Freunde gegen das Ausbrennen |
10.04.2000 00:00 Uhr |
Seelische Störungen spiegeln die jeweilige Zeit wider. Heute leiden Menschen an Flugangst, Zeitgenossen vor 100 Jahren fürchteten sich vor der Fahrt mit einer Dampflok. Die Prävalenz der Störungen ist in den Industrienationen hoch: Fast jeder vierte Deutsche erkrankt irgendwann an einer Angststörung, Panikattacke oder dem Burn-out-Syndrom.
"Das Leiden bei seelischen Krankheiten ist diffus. Manche Patienten haben mehr als 30 Symptome", erläuterte Professor Dr. Volker Faust während der Interpharm in Stuttgart. Nur ein Prozent der Patienten leiden unter wirklichen Geisteskrankheiten wie Schizophrenie oder Psychosen. Wesentlich häufiger seien Angst- und Zwangsstörungen sowie Depressionen.
Angststörung werden zumeist sehr spät erkannt, da sich die Patienten zurückziehen und für ihre Umwelt nicht auffällig sind. Die Symptome sind oft vegetativ. Angstpatienten klagen über weiche Knie, schwindelige Benommenheit und ein allgemeines Schwächegefühl.
Wie Faust berichtete, neigen viele Betroffene zu Alkohol- oder Drogenmissbrauch. Andere Kranke überkompensieren ihre Angst, indem sie Extremsportarten betreiben oder Abenteuerurlaub machen. Etwa 9 Prozent der Deutschen haben eine behandlungsbedürftige Angststörung.
Primäre Angsterkrankungen lassen sich in Phobien und das generalisierte Angstsyndrom unterteilen. Phobien sind häufig sehr spezifisch; manche lassen sich sehr gut behandeln, etwa die Platzangst. Wie Faust weiter sagte, nehmen in letzter Zeit die posttraumatischen Belastungsstörungen zu. So nennen Psychiater zum Beispiel die Leiden eines Feuerwehrmannes, der den Tod von Brandopfern nicht verhindern konnte.
Behandelt werden Angstkranke mit Verhaltenstherapie, zusätzlich erhalten sie Medikamente. Als sinnvolles Präparat bezeichnete Faust das Phytopharmakon Kava Kava. Ebenfalls belegt sei der Nutzen von SSRI und MAO-A-Hemmern. Nur bedingt empfiehlt der Psychiater dagegen Benzodiazepine und Neuroleptika. Flüssige Benzodiazepine hätten ihre Berechtigung lediglich bei akuten Panikattacken.

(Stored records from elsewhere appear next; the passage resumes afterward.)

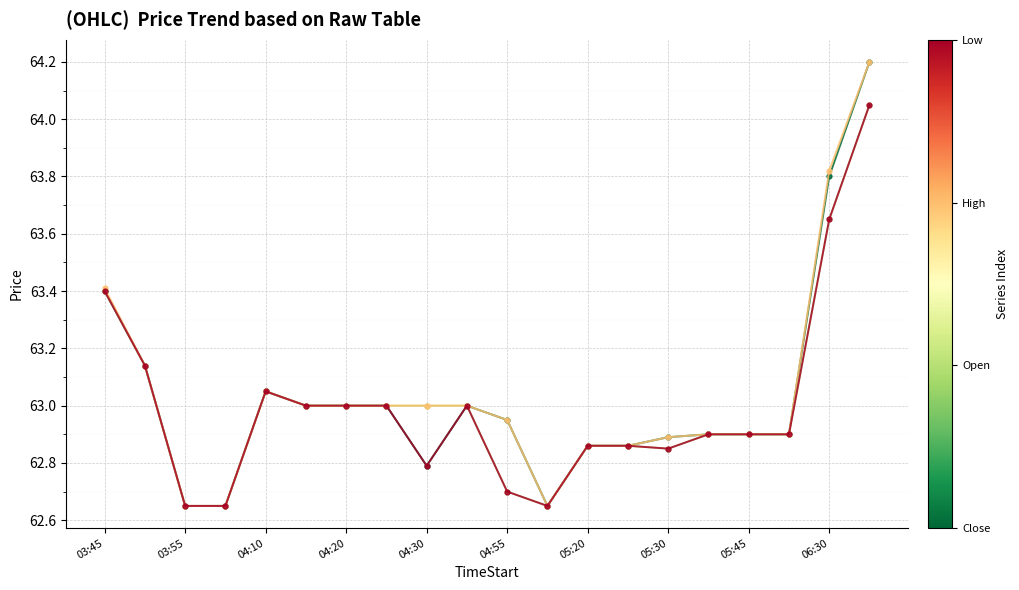

What is the maximum value shown in the chart?

64.2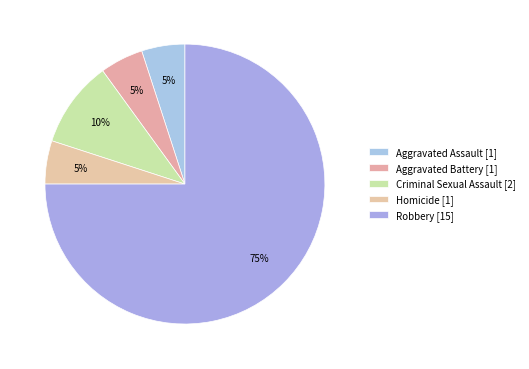

How many segments does this pie chart have?

5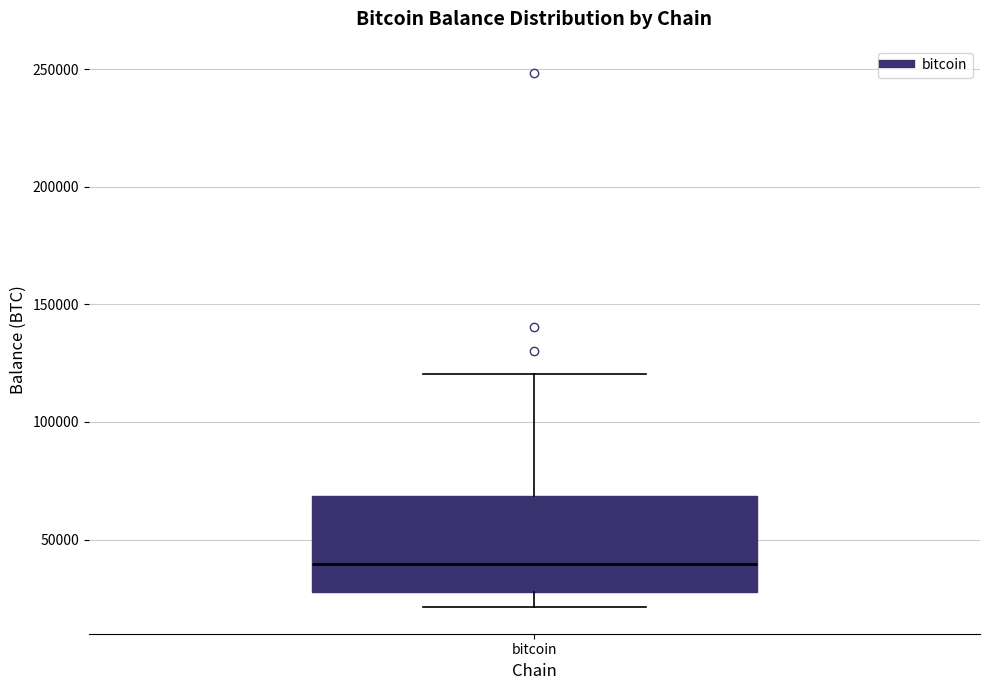

Transcribe this box plot: give where the median line is, the range the box spans, and where the two whiskers end, as read against the y-axis. The values are not printed on the chart, so give them approximately, as read against the axis.

median 40000, box 25000 to 70000, whiskers 20000 to 120000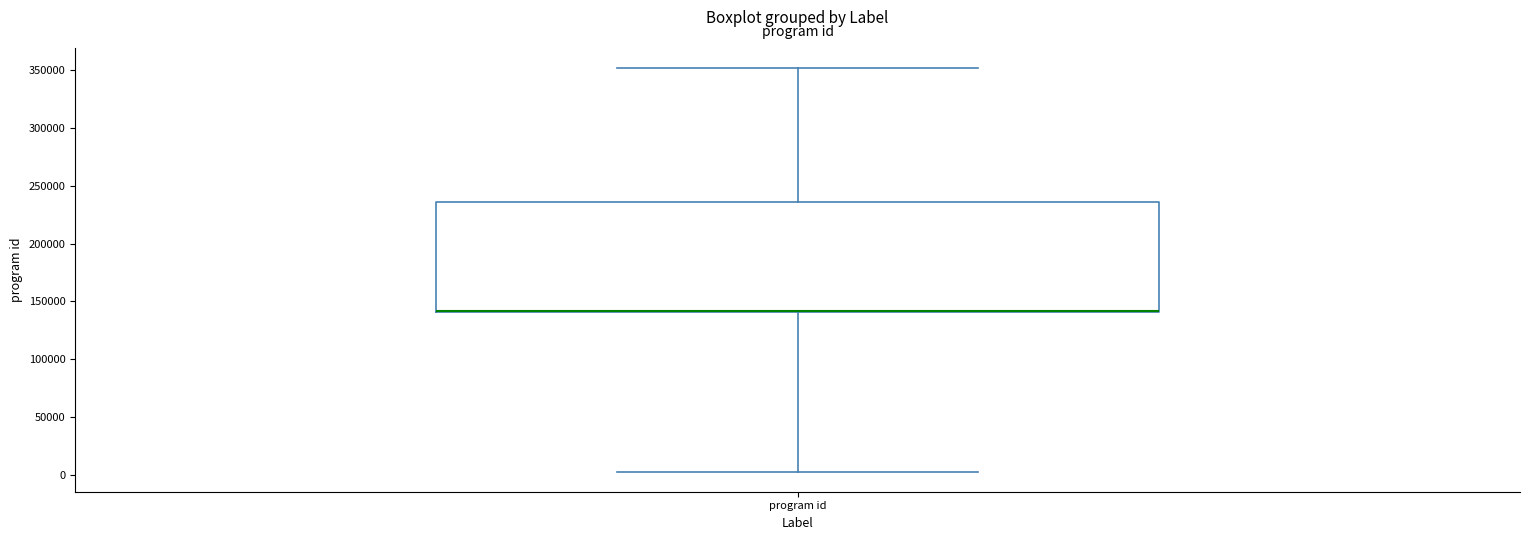

Transcribe this box plot: give where the median line is, the range the box spans, and where the two whiskers end, as read against the y-axis. The values are not printed on the chart, so give them approximately, as read against the axis.

median 140000 (drawn on the box's lower edge), box 140000 to 235000, whiskers 5000 to 350000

Immer mehr Menschen sind von einer anderen seelischen Störung, dem Burn-out-Syndrom betroffen. "Das ist eine psychosoziale Seuche", sagt Faust. Betroffen sind Menschen, die über ihre Leistungsgrenze gehen. Sie fühlen sich erschöpft, verbittert und ausgebrannt. Die Symptomatik tritt aber nicht nur während der Arbeit auf. Auch in der Freizeit können sie sich nicht mehr erholen. Die Konsequenz sind starke Stimmungsschwankungen.
Im weiteren Verlauf des Syndroms macht sich beim Ausgebrannten Resignation breit. Sein Engagement bei der Arbeit lässt nach. Am Ende flüchtet er sich in Ironie, Sarkasmus und Zynismus. Gleichzeitig tauchen im privaten Bereich Probleme auf.
Am Beginn der Behandlung des Burn-out-Syndroms sollte laut Faust eine persönliche Situationsanalyse stehen. Der Patient müsse erkunden, was ihm fehlt und was er ändern kann. Danach sollte er lernen seine Kräfte besser einzuteilen und nicht direkt eine Arbeit unter Volldampf zu beginnen. Faust: "Energie muss man zuteilen, nicht unkontrolliert verbrennen."
Zur Prävention des Burn-out-Syndroms empfiehlt der Experte eine gesunde Lebensführung mit ausreichend Schlaf, Hobbies und Kontakt zu Freunden. Ratsam sei es auch, Entspannungstechniken zu lernen und zwar "bevor man sie braucht".